Hans Werner Henze:
Violin Concerto No. 2
Il Vitalino raddopiato
Peter Sheppard Skærved, violin
Omar Ebrahim, Spesaker
Longbow
Parnassus Ensemble London
Naxos CD 8.573289
It is hard to imagine two more contrasting pieces than the
works for violin and orchestra collected on this disc, although they were
written only 6 years apart. The disc is a wonderful showcase of Henze’s
inventiveness, range, and imagination.
Il Vitalino raddopiato
reflects Henze’s love of early music. It is based on a chaconne for violin and
continuo by the Italian Baroque composer Tomaso Vitali – in fact, it is
Vitali’s best known work and has seen various arrangments, including an
arrangement for violin and orchestra by
Respighi. This two movement work (whose title translates, roughly, as Vitalino redoubled or Vitalino renewed)

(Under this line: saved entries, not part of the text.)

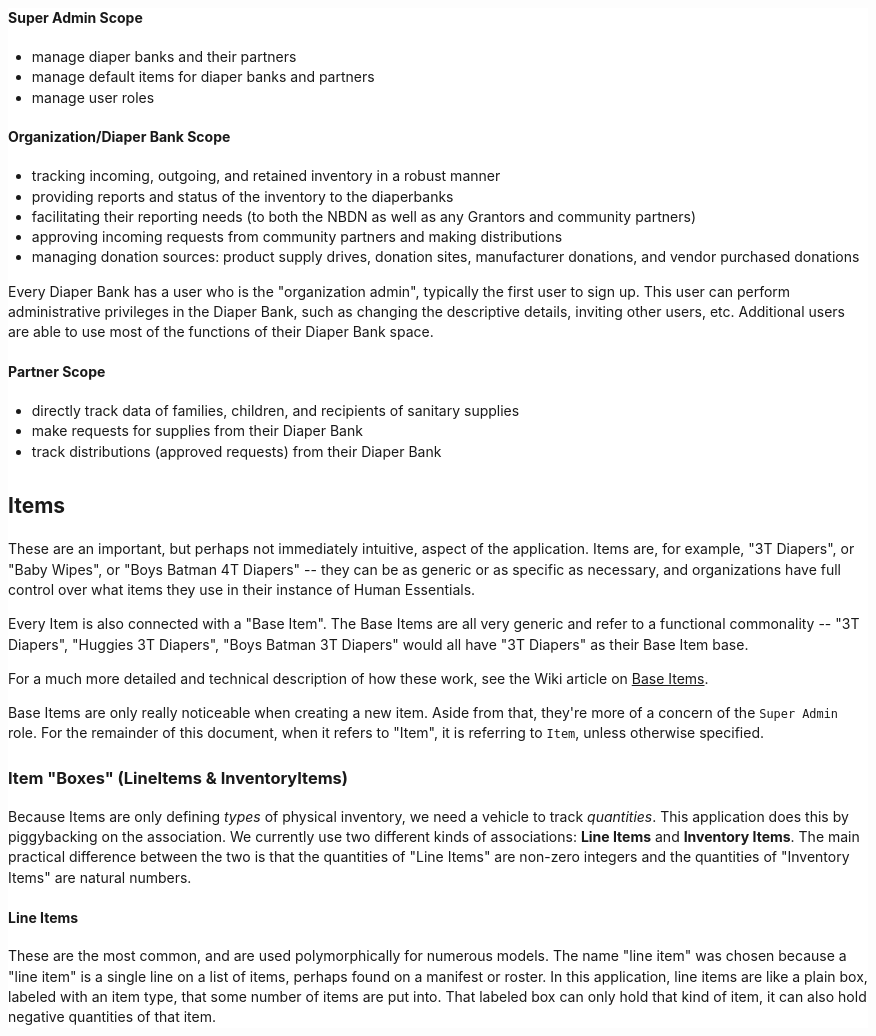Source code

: #### Super Admin Scope
 - manage diaper banks and their partners
 - manage default items for diaper banks and partners
 - manage user roles

#### Organization/Diaper Bank Scope
 - tracking incoming, outgoing, and retained inventory in a robust manner
 - providing reports and status of the inventory to the diaperbanks
 - facilitating their reporting needs (to both the NBDN as well as any Grantors and community partners)
 - approving incoming requests from community partners and making distributions
 - managing donation sources: product supply drives, donation sites, manufacturer donations, and vendor purchased donations
 
Every Diaper Bank has a user who is the "organization admin", typically the first user to sign up. This user can perform administrative privileges in the Diaper Bank, such as changing the descriptive details, inviting other users, etc. Additional users are able to use most of the functions of their Diaper Bank space.

 #### Partner Scope
 - directly track data of families, children, and recipients of sanitary supplies
 - make requests for supplies from their Diaper Bank
 - track distributions (approved requests) from their Diaper Bank

## Items
These are an important, but perhaps not immediately intuitive, aspect of the application. Items are, for example, "3T Diapers", or "Baby Wipes", or "Boys Batman 4T Diapers" -- they can be as generic or as specific as necessary, and organizations have full control over what items they use in their instance of Human Essentials.

Every Item is also connected with a "Base Item". The Base Items are all very generic and refer to a functional commonality -- "3T Diapers", "Huggies 3T Diapers", "Boys Batman 3T Diapers" would all have "3T Diapers" as their Base Item base. 

For a much more detailed and technical description of how these work, see the Wiki article on [Base Items](/rubyforgood/human-essentials/wiki/Base-Items).

Base Items are only really noticeable when creating a new item. Aside from that, they're more of a concern of the `Super Admin` role. For the remainder of this document, when it refers to "Item", it is referring to `Item`, unless otherwise specified.

### Item "Boxes" (LineItems & InventoryItems)
Because Items are only defining *types* of physical inventory, we need a vehicle to track *quantities*. This application does this by piggybacking on the association. We currently use two different kinds of associations: **Line Items** and **Inventory Items**. The main practical difference between the two is that the quantities of "Line Items" are non-zero integers and the quantities of "Inventory Items" are natural numbers.

#### Line Items
These are the most common, and are used polymorphically for numerous models. The name "line item" was chosen because a "line item" is a single line on a list of items, perhaps found on a manifest or roster. In this application, line items are like a plain box, labeled with an item type, that some number of items are put into. That labeled box can only hold that kind of item, it can also hold negative quantities of that item.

is a wonderful and charming piece. It is a tribute to Henze’s skill that it
does not come across as an exercise in neoclassicism and that the 27 minute
opening movement continually engages the listener. The cadenza and conclusion are
much less firmly grounded in the world of the Baroque, but still complement
the first movement well.
The Violin Concerto
No. 2, in contrast, is a more full-on experimental work. It is a violin
concerto in the sense that the solo violin is the dominant musical force and
there is a genuine dialog between violin and orchestra. But there are also some
more unusual elements, including the solo violinist declaiming the statement of
Kurt Gödel’s famous theorem proving the incompleteness of arithmetic while
playing the first cadenza. In addition to the logical violinist a baritone is
brought in to sing a poem by Hans Magnus Enzensberger that was apparently the
inspiration for the concerto.
This is heady stuff, very 1970’s. The vocal sections do not
work on their own terms – at least to my ear, speaking as someone with a
professional interest in mathematical logic. The effect is too portentous. But
the piece as a whole does, I think, work if the vocal sections are taken as
just another strand in the musical texture, rather than as a poem and a
theorem. Of course, that’s almost certainly not how Henze himself conceived of
them, but listeners do have the freedom to plot their own path through the
music.
Naxos are to be thanked for putting this disc out. The
playing and sound quality are superlative (strikingly the performance of the
violin concerto comes from a BBC concert in 1991), and the thoughtful liner
notes by Peter Sheppard Skærved are a welcome bonus. Sheppard Skærved
is an excellent violinist with a deep insight into Henze, with whom he
collaborated on both of these works and a number of others. Highly recommended.